- Leader: Ken Lechleitner
- Founded: 2010
- Registered: 6 January 2011
- Dissolved: 15 August 2015
- Preceded by: Ecological, Social Justice, Aboriginal Party
- Headquarters: Alice Springs, Northern Territory, Australia
- Ideology: Indigenous rights and constitutional reform

Website
- http://firstnationsaustralia.weebly.com

= Australia's First Nations Political Party =

Australia's First Nations Political Party (AFNPP), also known as The First Nations Political Party, was an Australian political party founded in 2010 and federally registered with the Australian Electoral Commission from 6 January 2011 until 15 August 2015 when it failed to demonstrate evidence of the required 500 party members.

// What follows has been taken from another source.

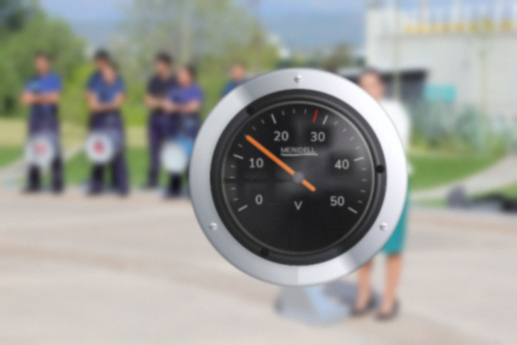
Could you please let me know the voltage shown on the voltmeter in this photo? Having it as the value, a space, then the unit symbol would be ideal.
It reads 14 V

The party was also formerly registered at a territory level.

The party was founded by former independent candidate Maurie Japarta Ryan, grandson of Aboriginal Australian activist Vincent Lingiari. The policies of the party focused on issues such as Northern Territory statehood and Aboriginal sovereignty.

In 2010, the party supported a number of independent candidates as they were not registered in time for the federal election. The unregistered Ecological, Social Justice, Aboriginal Party also backed several independents, and the parties amalgamated in July 2010 in order to be registered.

The party ran candidates, including Warren H Williams, in 8 of the 25 unicameral Northern Territory Parliament seats at the 2012 territory election, winning 2.2 percent of the territory-wide vote. They performed best in the seat of Stuart, with 16.4 percent of the vote.

The party ran two Northern Territory Senate candidates including Rosalie Kunoth-Monks at the 2013 federal election winning 1.4 percent of the Northern Territory Senate vote.

The party changed their name in November 2013 from "Australian First Nations Political Party" to "Australia's First Nations Political Party".